In una seconda fase – dice - si potrebbe intervenire sul Regolamento del Consiglio per disciplinare le modalità di presentazione di emendamenti che comportino aumento di spesa o diminuzione delle entrate. A pesare sono soprattutto i costi del personale.

La fotografia al 30 aprile 2018 degli stipendi pa, parte da un preventivo di 92 milioni e 700.000 euro circa, ad un'ipotesi di consuntivo di 697.000 euro in meno. Il Governo, nell’ambito della Contrattazione Collettiva di lavoro, presenterà a breve ai sindacati una proposta formale di riduzione del costo del personale per tutto il Settore Pubblico Allargato.

Le cui direttrici sono: riduzione dell’orario settimanale e conseguente adeguamento della retribuzione; interventi sui costi delle maggiorazioni; nuova struttura retributiva; abrogazione delle due giornate di festività istituite con accordo sindacale.

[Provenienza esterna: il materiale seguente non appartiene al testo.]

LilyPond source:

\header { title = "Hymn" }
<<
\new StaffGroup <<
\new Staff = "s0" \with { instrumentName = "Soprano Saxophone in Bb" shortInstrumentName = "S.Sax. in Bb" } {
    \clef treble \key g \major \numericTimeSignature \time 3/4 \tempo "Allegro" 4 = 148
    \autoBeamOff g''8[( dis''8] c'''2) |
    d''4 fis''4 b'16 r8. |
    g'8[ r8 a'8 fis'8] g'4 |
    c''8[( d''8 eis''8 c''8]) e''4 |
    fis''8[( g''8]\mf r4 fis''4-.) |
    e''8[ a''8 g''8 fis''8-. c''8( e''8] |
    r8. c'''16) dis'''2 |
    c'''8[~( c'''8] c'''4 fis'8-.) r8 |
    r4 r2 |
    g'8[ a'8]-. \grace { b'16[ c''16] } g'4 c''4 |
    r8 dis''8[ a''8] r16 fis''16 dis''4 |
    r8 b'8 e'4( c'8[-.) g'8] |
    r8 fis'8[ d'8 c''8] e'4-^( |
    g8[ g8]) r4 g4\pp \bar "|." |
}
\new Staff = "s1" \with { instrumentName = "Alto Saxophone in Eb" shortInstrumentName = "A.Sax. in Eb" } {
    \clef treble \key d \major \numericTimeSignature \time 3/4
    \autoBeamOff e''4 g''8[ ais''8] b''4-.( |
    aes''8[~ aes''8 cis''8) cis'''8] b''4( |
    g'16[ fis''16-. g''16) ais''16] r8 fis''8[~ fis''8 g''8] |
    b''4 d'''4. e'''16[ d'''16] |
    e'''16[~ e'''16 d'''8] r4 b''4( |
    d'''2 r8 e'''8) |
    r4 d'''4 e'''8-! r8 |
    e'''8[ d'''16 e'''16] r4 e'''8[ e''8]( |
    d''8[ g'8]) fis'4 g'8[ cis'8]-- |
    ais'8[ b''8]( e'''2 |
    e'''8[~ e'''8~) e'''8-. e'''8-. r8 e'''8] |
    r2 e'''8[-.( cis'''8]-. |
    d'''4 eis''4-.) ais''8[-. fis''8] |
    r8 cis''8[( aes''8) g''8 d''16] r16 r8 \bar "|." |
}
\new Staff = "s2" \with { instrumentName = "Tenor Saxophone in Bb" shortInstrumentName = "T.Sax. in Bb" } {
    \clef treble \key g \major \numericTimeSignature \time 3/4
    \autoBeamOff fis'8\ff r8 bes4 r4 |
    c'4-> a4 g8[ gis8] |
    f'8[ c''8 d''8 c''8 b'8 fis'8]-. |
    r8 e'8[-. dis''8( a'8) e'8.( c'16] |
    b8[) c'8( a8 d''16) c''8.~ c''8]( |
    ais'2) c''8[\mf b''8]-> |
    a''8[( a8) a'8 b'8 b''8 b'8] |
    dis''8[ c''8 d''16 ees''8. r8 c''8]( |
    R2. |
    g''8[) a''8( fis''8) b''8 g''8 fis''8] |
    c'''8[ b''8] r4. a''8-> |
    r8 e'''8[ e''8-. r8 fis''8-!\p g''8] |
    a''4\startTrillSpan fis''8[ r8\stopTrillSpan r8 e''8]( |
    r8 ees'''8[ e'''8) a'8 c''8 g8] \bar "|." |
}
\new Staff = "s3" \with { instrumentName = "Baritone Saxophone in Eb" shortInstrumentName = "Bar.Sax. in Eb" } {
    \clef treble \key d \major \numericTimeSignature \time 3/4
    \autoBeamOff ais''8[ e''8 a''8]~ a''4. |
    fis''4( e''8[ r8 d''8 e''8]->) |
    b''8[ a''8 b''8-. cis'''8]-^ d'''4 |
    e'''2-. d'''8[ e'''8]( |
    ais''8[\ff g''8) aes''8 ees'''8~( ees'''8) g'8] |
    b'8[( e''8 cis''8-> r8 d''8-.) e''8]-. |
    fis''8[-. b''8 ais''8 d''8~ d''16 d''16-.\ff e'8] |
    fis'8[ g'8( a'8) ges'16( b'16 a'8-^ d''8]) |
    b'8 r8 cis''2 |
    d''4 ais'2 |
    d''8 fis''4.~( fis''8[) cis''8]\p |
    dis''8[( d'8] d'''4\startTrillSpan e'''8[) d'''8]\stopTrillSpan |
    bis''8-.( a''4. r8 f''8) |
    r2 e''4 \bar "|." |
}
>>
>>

Fronte Iss, il Comitato Esecutivo sta elaborando proposte per ridurre la spesa corrente entro il 2018, come ad esempio: riorganizzazione del Servizio Farmaceutico; - esternalizzazione della Casa Vacanze Pinarella; ridefinizione delle principali gare d’appalto. Zanotti è consapevole che si aprirà una fase di sacrifici e di conflittualità e garantisce disponibilità all'ascolto di Governo e maggioranza. “Ciò nella consapevolezza – dice - che si dovrà tenere conto delle ragioni delle parti, siano esse politiche che sociali che economiche, quando queste non si presentino come capziose o come battaglie tendenti al prolungare sine die i tempi di decisioni che saranno spesso – almeno nell’immediato- poco popolari”.